Return every line from the one with "25: (765, 500, 2.20)" through the one with "36: (534, 177, 0.59)", inclusive, exactly as it appears below.

_ _ _ _ _

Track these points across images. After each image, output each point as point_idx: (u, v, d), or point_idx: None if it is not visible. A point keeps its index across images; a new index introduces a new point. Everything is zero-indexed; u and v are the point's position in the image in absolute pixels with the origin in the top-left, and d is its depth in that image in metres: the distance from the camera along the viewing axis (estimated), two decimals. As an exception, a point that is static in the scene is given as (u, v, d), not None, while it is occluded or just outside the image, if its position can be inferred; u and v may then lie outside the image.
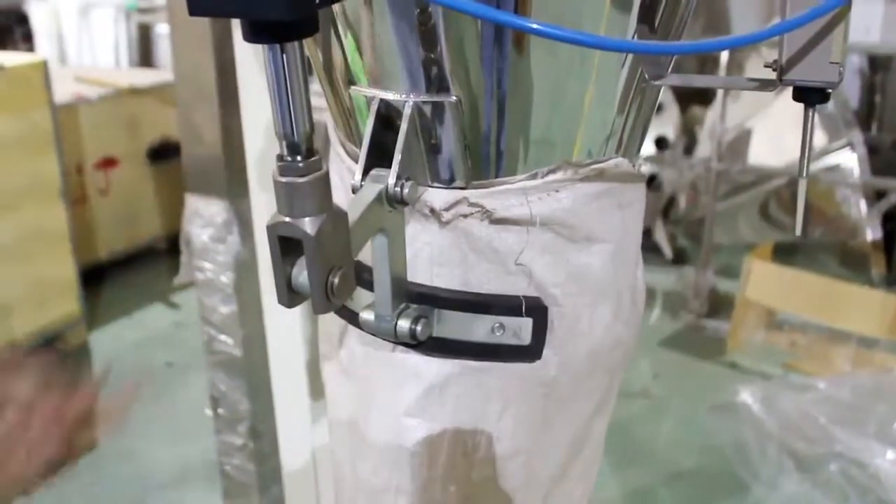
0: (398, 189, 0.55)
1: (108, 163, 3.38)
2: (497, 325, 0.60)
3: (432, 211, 0.59)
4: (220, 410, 1.65)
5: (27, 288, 2.74)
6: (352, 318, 0.63)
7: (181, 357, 2.95)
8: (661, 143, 3.53)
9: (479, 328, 0.60)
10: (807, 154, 0.60)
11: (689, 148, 3.64)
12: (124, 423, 0.90)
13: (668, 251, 3.50)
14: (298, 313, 1.08)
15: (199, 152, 1.54)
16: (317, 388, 1.10)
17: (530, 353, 0.61)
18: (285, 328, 1.09)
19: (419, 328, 0.58)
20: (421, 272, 0.60)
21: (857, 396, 2.45)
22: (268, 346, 1.11)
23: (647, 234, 3.46)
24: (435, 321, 0.60)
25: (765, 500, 2.20)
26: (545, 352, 0.61)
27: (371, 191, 0.55)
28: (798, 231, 0.62)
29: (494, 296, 0.59)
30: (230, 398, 1.63)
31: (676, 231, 3.62)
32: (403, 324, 0.58)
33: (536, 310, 0.60)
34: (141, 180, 3.51)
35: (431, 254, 0.59)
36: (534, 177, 0.59)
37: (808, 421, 2.42)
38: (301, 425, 1.11)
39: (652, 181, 3.40)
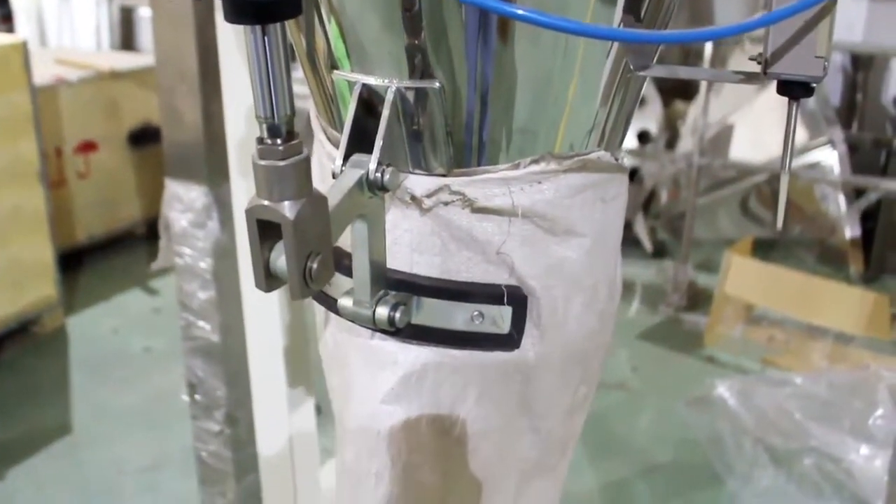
0: (379, 175, 0.55)
1: (88, 146, 3.35)
2: (476, 313, 0.59)
3: (413, 198, 0.58)
4: (197, 396, 1.64)
5: (3, 271, 2.72)
6: (331, 304, 0.63)
7: (159, 343, 2.94)
8: (643, 137, 3.53)
9: (459, 316, 0.59)
10: (790, 148, 0.60)
11: (671, 142, 3.65)
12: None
13: (648, 245, 3.51)
14: (277, 300, 1.08)
15: (180, 136, 1.53)
16: (294, 376, 1.10)
17: (509, 341, 0.61)
18: (264, 315, 1.08)
19: (398, 315, 0.58)
20: (400, 259, 0.60)
21: (833, 392, 2.47)
22: (246, 333, 1.10)
23: (628, 227, 3.47)
24: (414, 309, 0.59)
25: (739, 494, 2.21)
26: (524, 341, 0.61)
27: (352, 176, 0.54)
28: (779, 225, 0.62)
29: (474, 284, 0.59)
30: (207, 384, 1.62)
31: (657, 225, 3.63)
32: (382, 311, 0.57)
33: (517, 299, 0.60)
34: (121, 164, 3.48)
35: (411, 241, 0.59)
36: (516, 167, 0.58)
37: (784, 416, 2.43)
38: (278, 412, 1.11)
39: (633, 175, 3.41)
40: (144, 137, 3.48)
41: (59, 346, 2.90)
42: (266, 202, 0.49)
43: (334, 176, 0.56)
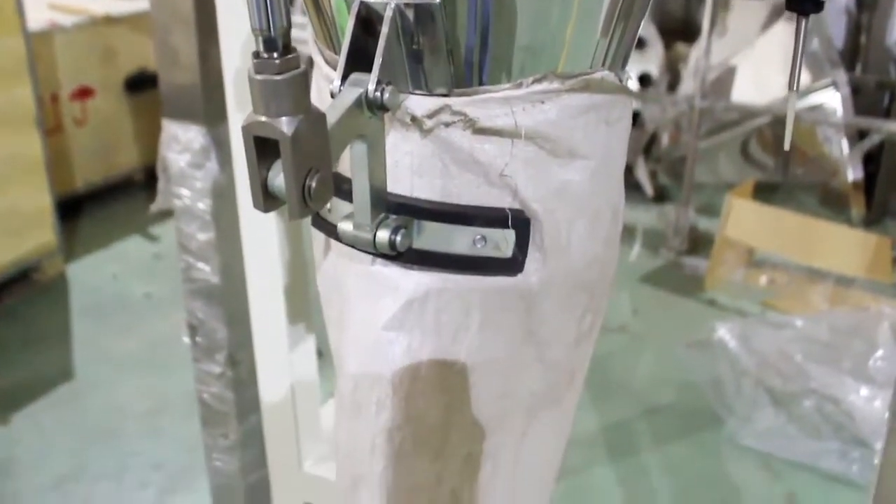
0: (378, 94, 0.53)
1: (84, 92, 3.32)
2: (479, 237, 0.58)
3: (413, 119, 0.57)
4: (198, 339, 1.63)
5: (2, 217, 2.71)
6: (331, 230, 0.62)
7: (159, 289, 2.94)
8: (644, 80, 3.50)
9: (460, 240, 0.58)
10: (798, 67, 0.59)
11: (673, 85, 3.62)
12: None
13: (649, 189, 3.49)
14: (276, 238, 1.07)
15: (176, 77, 1.51)
16: (294, 314, 1.09)
17: (512, 266, 0.60)
18: (263, 254, 1.07)
19: (399, 239, 0.56)
20: (401, 183, 0.58)
21: (834, 334, 2.47)
22: (246, 273, 1.09)
23: (629, 171, 3.45)
24: (415, 233, 0.58)
25: (739, 434, 2.22)
26: (527, 266, 0.60)
27: (350, 94, 0.53)
28: (787, 146, 0.60)
29: (477, 207, 0.58)
30: (208, 326, 1.61)
31: (658, 169, 3.61)
32: (383, 234, 0.56)
33: (520, 222, 0.59)
34: (118, 111, 3.45)
35: (412, 164, 0.58)
36: (518, 86, 0.57)
37: (784, 358, 2.44)
38: (279, 351, 1.10)
39: (635, 119, 3.38)
40: (141, 83, 3.45)
41: (60, 293, 2.90)
42: (263, 118, 0.48)
43: (333, 96, 0.54)
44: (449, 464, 0.67)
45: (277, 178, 0.49)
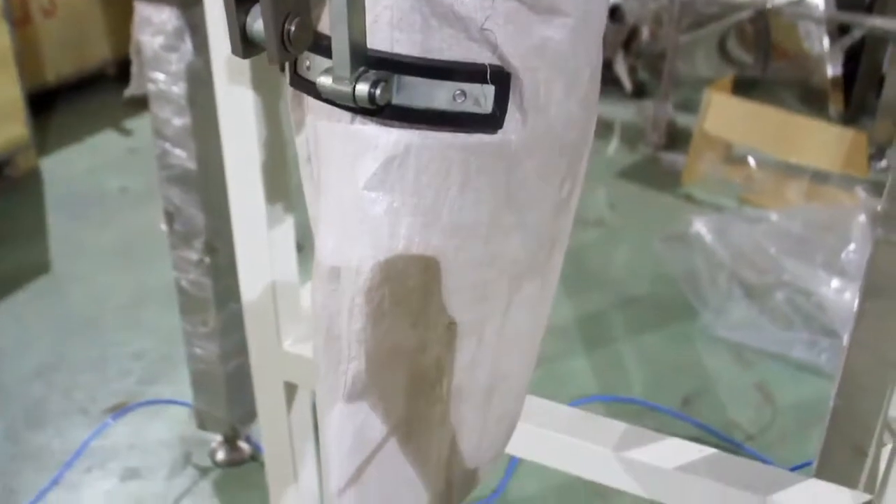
0: (357, -58, 0.52)
1: (52, -18, 3.24)
2: (458, 91, 0.58)
3: (393, -29, 0.56)
4: (176, 226, 1.63)
5: (-28, 110, 2.67)
6: (309, 88, 0.61)
7: (135, 182, 2.92)
8: (625, -27, 3.45)
9: (440, 95, 0.58)
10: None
11: (654, -22, 3.57)
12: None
13: (627, 84, 3.47)
14: (254, 118, 1.06)
15: (148, -43, 1.47)
16: (273, 193, 1.09)
17: (491, 122, 0.59)
18: (241, 133, 1.06)
19: (378, 92, 0.56)
20: (380, 39, 0.58)
21: (808, 228, 2.50)
22: (224, 153, 1.08)
23: (608, 66, 3.43)
24: (395, 89, 0.58)
25: (713, 326, 2.26)
26: (506, 124, 0.60)
27: (329, -59, 0.52)
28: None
29: (457, 62, 0.58)
30: (185, 213, 1.61)
31: (637, 64, 3.59)
32: (362, 87, 0.56)
33: (500, 77, 0.58)
34: (88, 3, 3.37)
35: (392, 18, 0.57)
36: (499, -62, 0.56)
37: (759, 251, 2.47)
38: (258, 230, 1.10)
39: (614, 12, 3.34)
40: (112, -27, 3.37)
41: (34, 187, 2.87)
42: (240, -40, 0.47)
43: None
44: (431, 331, 0.67)
45: (256, 22, 0.48)
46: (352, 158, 0.61)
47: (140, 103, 2.83)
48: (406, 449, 0.73)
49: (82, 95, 3.42)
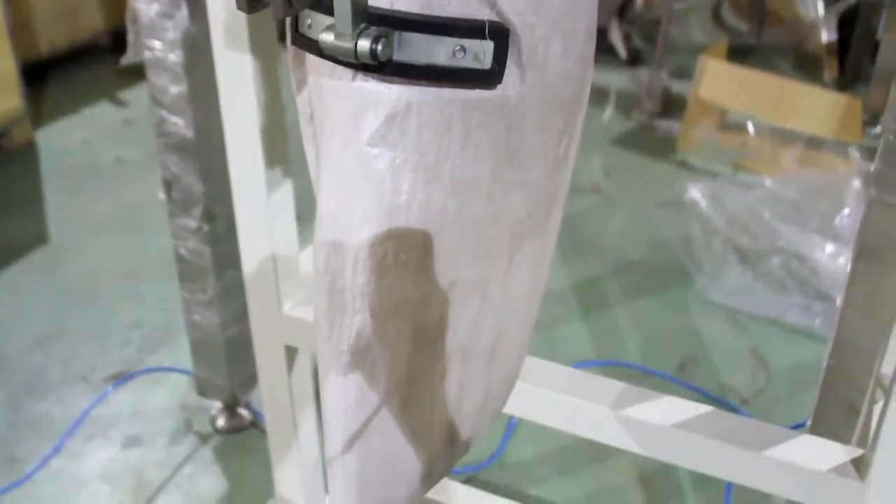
0: None
1: (44, -47, 3.22)
2: (458, 47, 0.59)
3: (393, -73, 0.57)
4: (174, 194, 1.64)
5: (-35, 82, 2.66)
6: (311, 46, 0.62)
7: (130, 154, 2.92)
8: (620, -60, 3.44)
9: (441, 51, 0.59)
10: None
11: (649, -55, 3.56)
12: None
13: (622, 51, 3.47)
14: (252, 82, 1.06)
15: (142, -76, 1.47)
16: (272, 157, 1.09)
17: (491, 77, 0.60)
18: (239, 100, 1.06)
19: (380, 48, 0.57)
20: (381, -4, 0.59)
21: (802, 194, 2.52)
22: (223, 119, 1.09)
23: (603, 34, 3.42)
24: (395, 45, 0.59)
25: (707, 291, 2.28)
26: (505, 80, 0.61)
27: None
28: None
29: (456, 18, 0.58)
30: (183, 181, 1.62)
31: (632, 31, 3.58)
32: (364, 43, 0.57)
33: (498, 32, 0.59)
34: (80, -27, 3.35)
35: (392, -25, 0.58)
36: None
37: (753, 217, 2.48)
38: (257, 194, 1.11)
39: (609, -21, 3.33)
40: (103, -58, 3.34)
41: (30, 159, 2.87)
42: (243, -85, 0.47)
43: None
44: (434, 287, 0.68)
45: (260, -23, 0.49)
46: (354, 115, 0.62)
47: (134, 74, 2.83)
48: (408, 407, 0.75)
49: (76, 67, 3.40)
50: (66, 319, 2.17)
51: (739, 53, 3.20)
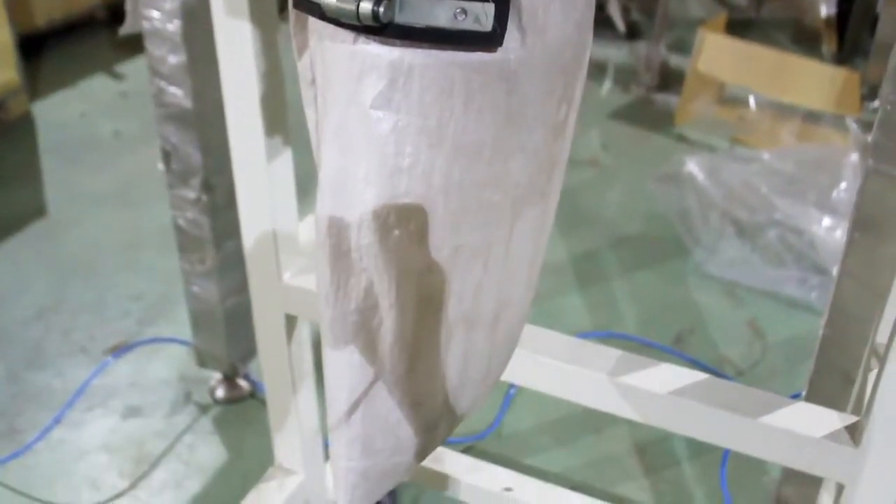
0: None
1: (39, -76, 3.20)
2: (459, 10, 0.59)
3: None
4: (173, 165, 1.64)
5: (-38, 54, 2.65)
6: (314, 9, 0.62)
7: (128, 126, 2.91)
8: (619, -88, 3.42)
9: (442, 14, 0.59)
10: None
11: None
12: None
13: (621, 25, 3.46)
14: (252, 49, 1.06)
15: None
16: (271, 126, 1.10)
17: (492, 39, 0.61)
18: (239, 68, 1.06)
19: (381, 10, 0.57)
20: (382, -41, 0.59)
21: (800, 168, 2.52)
22: (222, 88, 1.09)
23: (601, 7, 3.41)
24: (397, 8, 0.59)
25: (705, 264, 2.29)
26: (505, 42, 0.61)
27: None
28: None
29: (457, -20, 0.59)
30: (182, 151, 1.62)
31: (630, 5, 3.57)
32: (366, 5, 0.57)
33: (499, -6, 0.59)
34: (75, -57, 3.33)
35: (393, -62, 0.58)
36: None
37: (751, 190, 2.49)
38: (257, 165, 1.11)
39: (608, -47, 3.32)
40: (101, -89, 3.32)
41: (27, 132, 2.87)
42: None
43: None
44: (437, 251, 0.69)
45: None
46: (356, 78, 0.63)
47: (130, 47, 2.83)
48: (412, 374, 0.75)
49: (72, 40, 3.39)
50: (66, 291, 2.18)
51: (738, 27, 3.20)
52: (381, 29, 0.59)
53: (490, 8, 0.59)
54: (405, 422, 0.78)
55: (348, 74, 0.63)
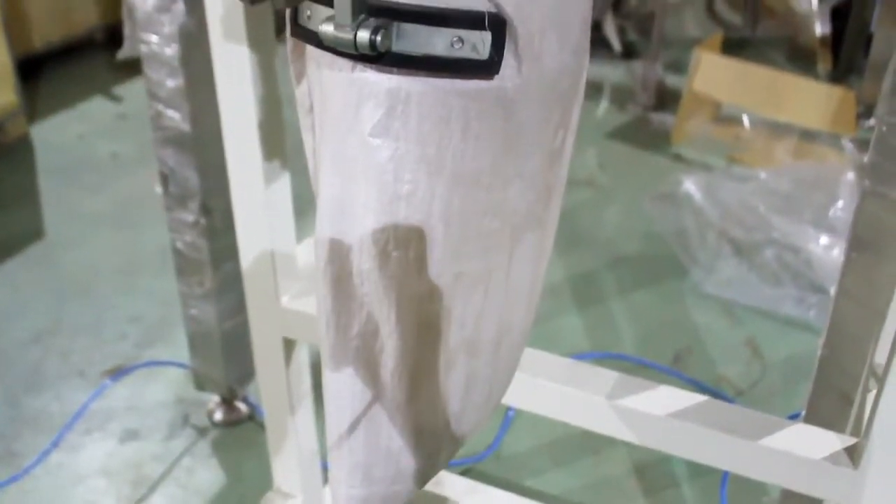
0: None
1: (38, -52, 3.21)
2: (456, 38, 0.59)
3: (391, -79, 0.57)
4: (170, 188, 1.64)
5: (-39, 77, 2.66)
6: (311, 37, 0.63)
7: (126, 148, 2.92)
8: (614, -67, 3.44)
9: (439, 42, 0.60)
10: None
11: (643, -61, 3.57)
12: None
13: (617, 45, 3.48)
14: (250, 75, 1.07)
15: (138, -82, 1.47)
16: (269, 150, 1.10)
17: (489, 67, 0.61)
18: (237, 93, 1.07)
19: (379, 39, 0.58)
20: (379, -13, 0.59)
21: (796, 186, 2.53)
22: (220, 111, 1.09)
23: (597, 27, 3.43)
24: (394, 36, 0.59)
25: (702, 283, 2.29)
26: (502, 70, 0.62)
27: None
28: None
29: (454, 9, 0.59)
30: (180, 175, 1.62)
31: (626, 25, 3.59)
32: (363, 34, 0.58)
33: (496, 23, 0.60)
34: (74, -33, 3.35)
35: (390, -33, 0.59)
36: None
37: (748, 209, 2.49)
38: (255, 189, 1.12)
39: (603, -27, 3.34)
40: (97, -64, 3.34)
41: (25, 154, 2.87)
42: None
43: None
44: (437, 279, 0.69)
45: (261, -31, 0.50)
46: (355, 106, 0.63)
47: (128, 69, 2.84)
48: (413, 400, 0.75)
49: (70, 62, 3.40)
50: (64, 314, 2.17)
51: (734, 46, 3.21)
52: (378, 57, 0.60)
53: (487, 36, 0.60)
54: (406, 449, 0.78)
55: (346, 102, 0.63)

_ _ _ _ _

**WRITTEN REPLY**
25: (765, 500, 2.20)
26: (545, 352, 0.61)
27: (371, 191, 0.55)
28: (798, 231, 0.62)
29: (494, 296, 0.59)
30: (230, 398, 1.63)
31: (676, 231, 3.62)
32: (403, 324, 0.58)
33: (536, 310, 0.60)
34: (141, 180, 3.51)
35: (431, 254, 0.59)
36: (534, 177, 0.59)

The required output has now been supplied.